START Data extracts
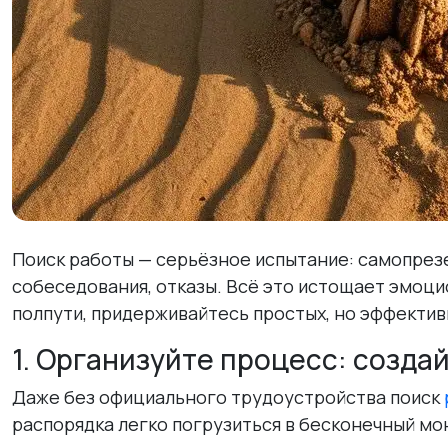
Поиск работы — серьёзное испытание: самопрез
собеседования, отказы. Всё это истощает эмоци
полпути, придерживайтесь простых, но эффектив
1. Организуйте процесс: созда
Даже без официального трудоустройства поиск
распорядка легко погрузиться в бесконечный мо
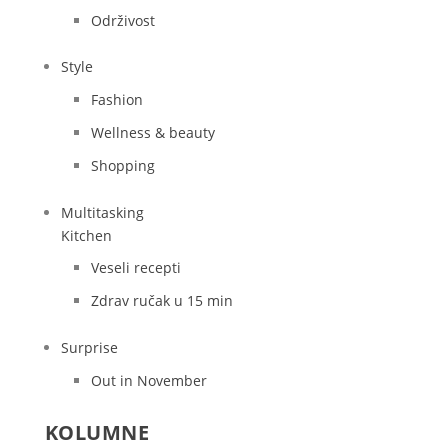
Održivost
Style
Fashion
Wellness & beauty
Shopping
Multitasking
Kitchen
Veseli recepti
Zdrav ručak u 15 min
Surprise
Out in November
KOLUMNE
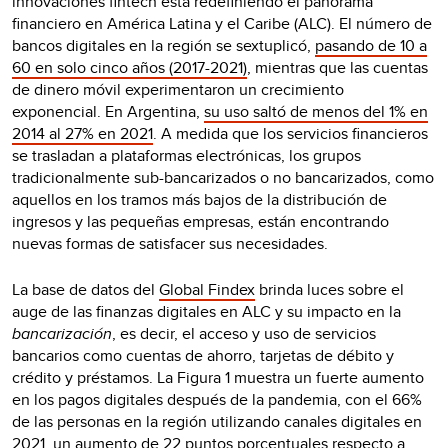
innovaciones fintech está redefiniendo el panorama
financiero en América Latina y el Caribe (ALC). El número de
bancos digitales en la región se sextuplicó,
pasando de 10 a
60 en solo cinco años (2017-2021)
, mientras que las cuentas
de dinero móvil experimentaron un crecimiento
exponencial. En Argentina,
su uso saltó de menos del 1% en
2014 al 27% en 2021
. A medida que los servicios financieros
se trasladan a plataformas electrónicas, los grupos
tradicionalmente sub-bancarizados o no bancarizados, como
aquellos en los tramos más bajos de la distribución de
ingresos y las pequeñas empresas, están encontrando
nuevas formas de satisfacer sus necesidades.
La base de datos del
Global Findex
brinda luces sobre el
auge de las finanzas digitales en ALC y su impacto en la
bancarización
, es decir, el acceso y uso de servicios
bancarios como cuentas de ahorro, tarjetas de débito y
crédito y préstamos. La Figura 1 muestra un fuerte aumento
en los pagos digitales después de la pandemia, con el 66%
de las personas en la región utilizando canales digitales en
2021, un aumento de 22 puntos porcentuales respecto a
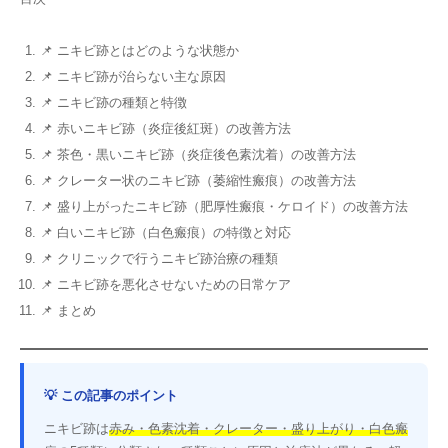
📌 ニキビ跡とはどのような状態か
📌 ニキビ跡が治らない主な原因
📌 ニキビ跡の種類と特徴
📌 赤いニキビ跡（炎症後紅斑）の改善方法
📌 茶色・黒いニキビ跡（炎症後色素沈着）の改善方法
📌 クレーター状のニキビ跡（萎縮性瘢痕）の改善方法
📌 盛り上がったニキビ跡（肥厚性瘢痕・ケロイド）の改善方法
📌 白いニキビ跡（白色瘢痕）の特徴と対応
📌 クリニックで行うニキビ跡治療の種類
📌 ニキビ跡を悪化させないための日常ケア
📌 まとめ
💡 この記事のポイント
ニキビ跡は
赤み・色素沈着・クレーター・盛り上がり・白色瘢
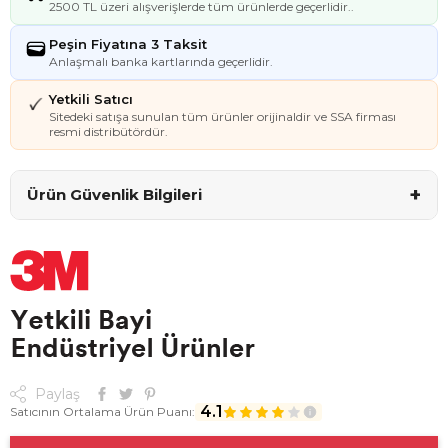
2500 TL üzeri alışverişlerde tüm ürünlerde geçerlidir..
Peşin Fiyatına 3 Taksit
Anlaşmalı banka kartlarında geçerlidir.
Yetkili Satıcı
Sitedeki satışa sunulan tüm ürünler orijinaldir ve SSA firması
resmi distribütördür.
+
Ürün Güvenlik Bilgileri
Paylaş
4.1
Satıcının Ortalama Ürün Puanı:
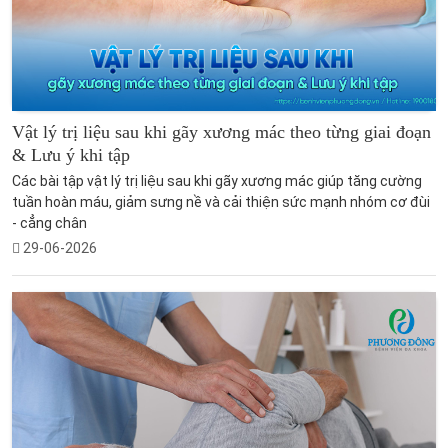
Vật lý trị liệu sau khi gãy xương mác theo từng giai đoạn
& Lưu ý khi tập
Các bài tập vật lý trị liệu sau khi gãy xương mác giúp tăng cường
tuần hoàn máu, giảm sưng nề và cải thiện sức mạnh nhóm cơ đùi
- cẳng chân
29-06-2026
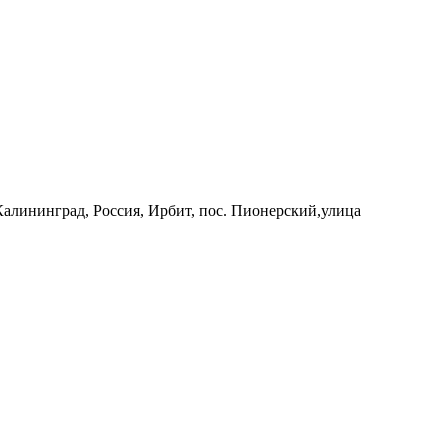
 Калининград, Россия, Ирбит, пос. Пионерский,улица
END Data extracts
- [Work to complete]: Reproduce the text from all the items above word for word, and leave the pictures out.

- [Answer box]:
Поиск работы — серьёзное испытание: самопрез
собеседования, отказы. Всё это истощает эмоци
полпути, придерживайтесь простых, но эффектив
1. Организуйте процесс: созда
Даже без официального трудоустройства поиск
распорядка легко погрузиться в бесконечный мо
Održivost
Style
Fashion
Wellness & beauty
Shopping
Multitasking
Kitchen
Veseli recepti
Zdrav ručak u 15 min
Surprise
Out in November
KOLUMNE
innovaciones fintech está redefiniendo el panorama
financiero en América Latina y el Caribe (ALC). El número de
bancos digitales en la región se sextuplicó,
pasando de 10 a
60 en solo cinco años (2017-2021)
, mientras que las cuentas
de dinero móvil experimentaron un crecimiento
exponencial. En Argentina,
su uso saltó de menos del 1% en
2014 al 27% en 2021
. A medida que los servicios financieros
se trasladan a plataformas electrónicas, los grupos
tradicionalmente sub-bancarizados o no bancarizados, como
aquellos en los tramos más bajos de la distribución de
ingresos y las pequeñas empresas, están encontrando
nuevas formas de satisfacer sus necesidades.
La base de datos del
Global Findex
brinda luces sobre el
auge de las finanzas digitales en ALC y su impacto en la
bancarización
, es decir, el acceso y uso de servicios
bancarios como cuentas de ahorro, tarjetas de débito y
crédito y préstamos. La Figura 1 muestra un fuerte aumento
en los pagos digitales después de la pandemia, con el 66%
de las personas en la región utilizando canales digitales en
2021, un aumento de 22 puntos porcentuales respecto a
📌 ニキビ跡とはどのような状態か
📌 ニキビ跡が治らない主な原因
📌 ニキビ跡の種類と特徴
📌 赤いニキビ跡（炎症後紅斑）の改善方法
📌 茶色・黒いニキビ跡（炎症後色素沈着）の改善方法
📌 クレーター状のニキビ跡（萎縮性瘢痕）の改善方法
📌 盛り上がったニキビ跡（肥厚性瘢痕・ケロイド）の改善方法
📌 白いニキビ跡（白色瘢痕）の特徴と対応
📌 クリニックで行うニキビ跡治療の種類
📌 ニキビ跡を悪化させないための日常ケア
📌 まとめ
💡 この記事のポイント
ニキビ跡は
赤み・色素沈着・クレーター・盛り上がり・白色瘢
2500 TL üzeri alışverişlerde tüm ürünlerde geçerlidir..
Peşin Fiyatına 3 Taksit
Anlaşmalı banka kartlarında geçerlidir.
Yetkili Satıcı
Sitedeki satışa sunulan tüm ürünler orijinaldir ve SSA firması
resmi distribütördür.
+
Ürün Güvenlik Bilgileri
Paylaş
4.1
Satıcının Ortalama Ürün Puanı:
Vật lý trị liệu sau khi gãy xương mác theo từng giai đoạn
& Lưu ý khi tập
Các bài tập vật lý trị liệu sau khi gãy xương mác giúp tăng cường
tuần hoàn máu, giảm sưng nề và cải thiện sức mạnh nhóm cơ đùi
- cẳng chân
29-06-2026
 Калининград, Россия, Ирбит, пос. Пионерский,улица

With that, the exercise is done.